*RECORDS FOR THE EXERCISE*
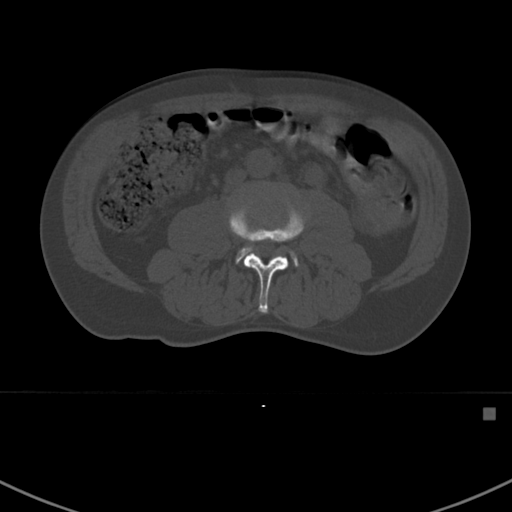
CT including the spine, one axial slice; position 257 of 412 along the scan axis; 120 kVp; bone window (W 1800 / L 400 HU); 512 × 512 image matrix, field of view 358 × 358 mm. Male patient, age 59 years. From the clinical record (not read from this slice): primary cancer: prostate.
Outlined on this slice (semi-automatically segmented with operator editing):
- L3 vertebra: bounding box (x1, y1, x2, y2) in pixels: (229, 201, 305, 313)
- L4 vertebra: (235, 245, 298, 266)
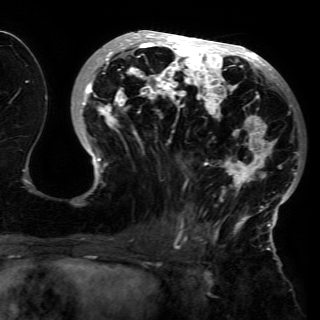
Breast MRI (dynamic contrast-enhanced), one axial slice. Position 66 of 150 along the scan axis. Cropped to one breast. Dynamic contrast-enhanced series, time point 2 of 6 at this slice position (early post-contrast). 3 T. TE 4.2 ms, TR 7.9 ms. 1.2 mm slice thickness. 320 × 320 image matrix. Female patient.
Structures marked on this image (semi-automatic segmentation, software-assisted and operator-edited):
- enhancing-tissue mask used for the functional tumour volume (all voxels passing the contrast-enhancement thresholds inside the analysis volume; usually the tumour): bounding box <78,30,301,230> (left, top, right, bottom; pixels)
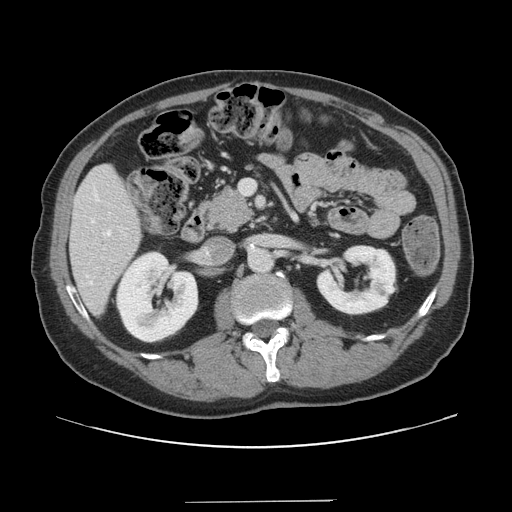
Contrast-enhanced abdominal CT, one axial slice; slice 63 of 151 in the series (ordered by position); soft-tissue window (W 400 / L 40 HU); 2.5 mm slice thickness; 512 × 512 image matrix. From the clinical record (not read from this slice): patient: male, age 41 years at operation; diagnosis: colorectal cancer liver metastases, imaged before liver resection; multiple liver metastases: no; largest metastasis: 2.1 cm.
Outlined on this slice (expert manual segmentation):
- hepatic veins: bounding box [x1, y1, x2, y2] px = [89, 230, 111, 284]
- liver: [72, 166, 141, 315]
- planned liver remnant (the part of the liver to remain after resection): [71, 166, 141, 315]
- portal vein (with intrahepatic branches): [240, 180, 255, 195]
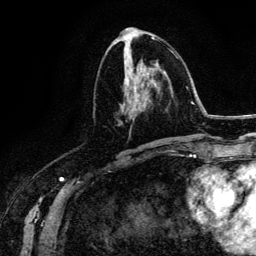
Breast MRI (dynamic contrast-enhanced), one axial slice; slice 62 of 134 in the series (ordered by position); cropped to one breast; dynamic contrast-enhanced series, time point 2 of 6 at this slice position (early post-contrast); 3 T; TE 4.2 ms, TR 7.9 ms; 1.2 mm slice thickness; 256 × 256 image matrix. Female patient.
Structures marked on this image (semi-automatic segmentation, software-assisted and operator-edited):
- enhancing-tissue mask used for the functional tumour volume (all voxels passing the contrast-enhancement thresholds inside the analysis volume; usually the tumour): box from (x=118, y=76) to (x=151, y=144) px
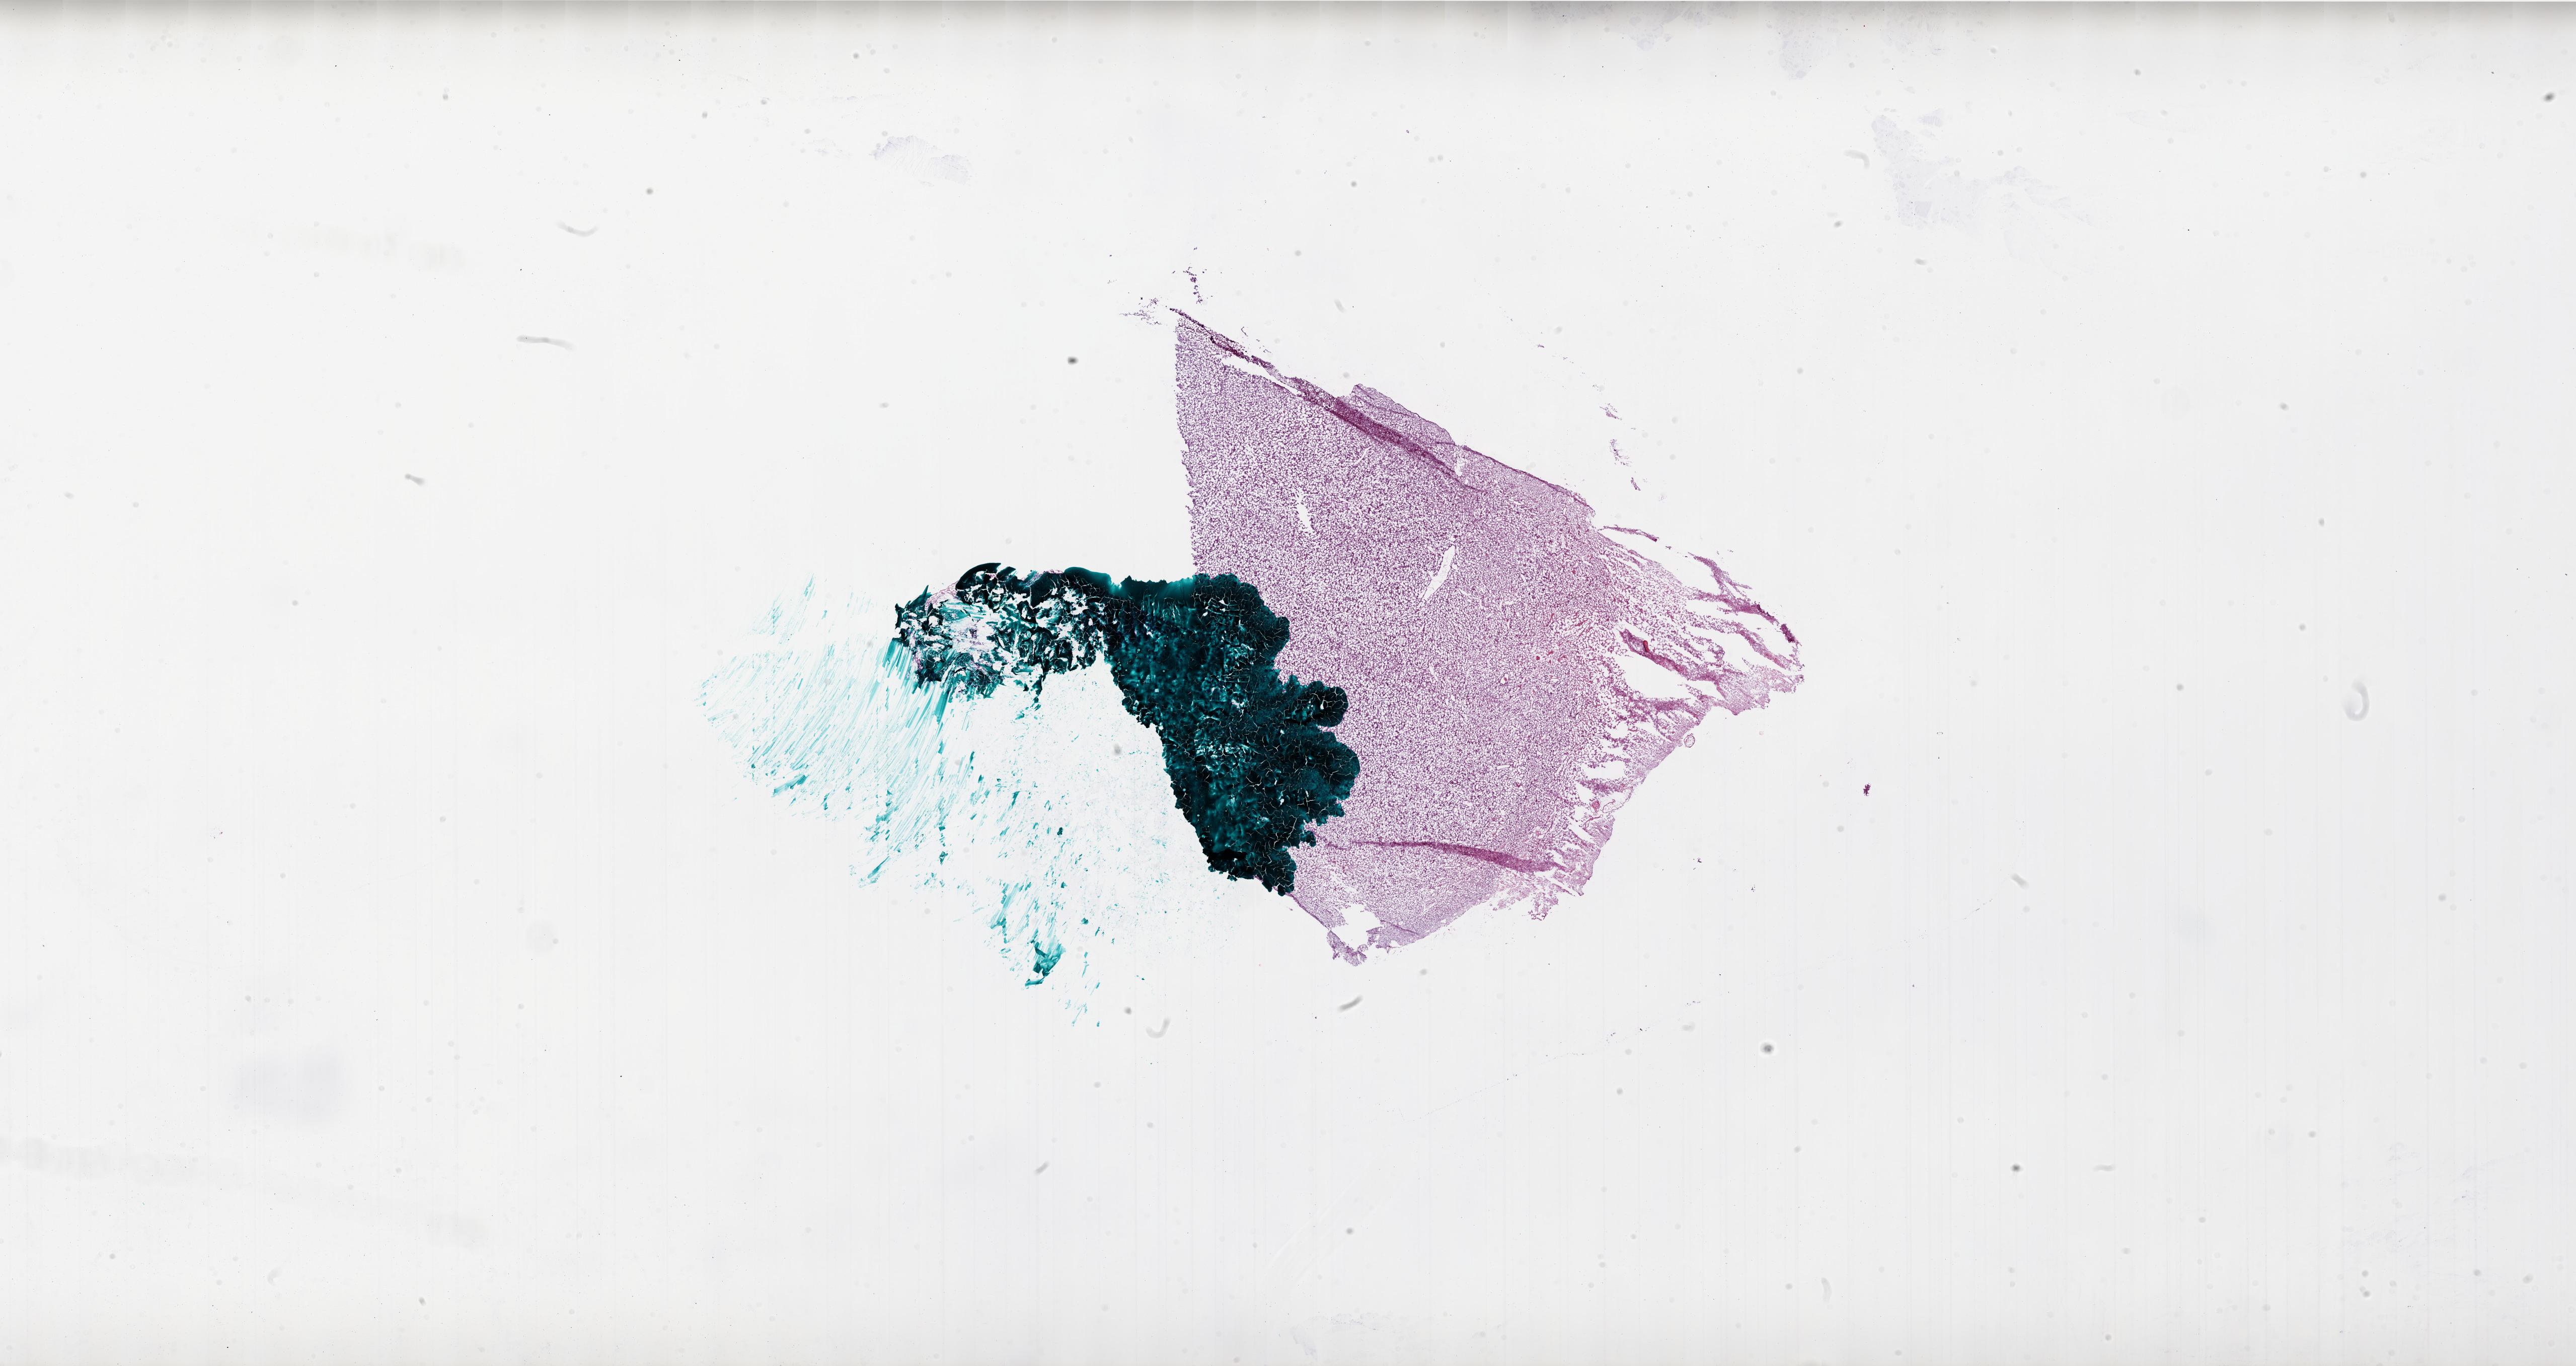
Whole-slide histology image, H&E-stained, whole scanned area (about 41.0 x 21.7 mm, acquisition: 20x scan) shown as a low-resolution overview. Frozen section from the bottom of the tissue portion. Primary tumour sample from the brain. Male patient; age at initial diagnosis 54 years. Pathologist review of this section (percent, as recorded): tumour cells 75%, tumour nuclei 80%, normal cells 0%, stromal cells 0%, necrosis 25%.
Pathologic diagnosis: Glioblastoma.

*REQUIRED WORK*
Lines with "enhancing" in them are what the answer must contain; copy each from the records above.

*TASK ANSWER*
- enhancing-tissue mask used for the functional tumour volume (all voxels passing the contrast-enhancement thresholds inside the analysis volume; usually the tumour): bounding box <78,30,301,230> (left, top, right, bottom; pixels)
- enhancing-tissue mask used for the functional tumour volume (all voxels passing the contrast-enhancement thresholds inside the analysis volume; usually the tumour): box from (x=118, y=76) to (x=151, y=144) px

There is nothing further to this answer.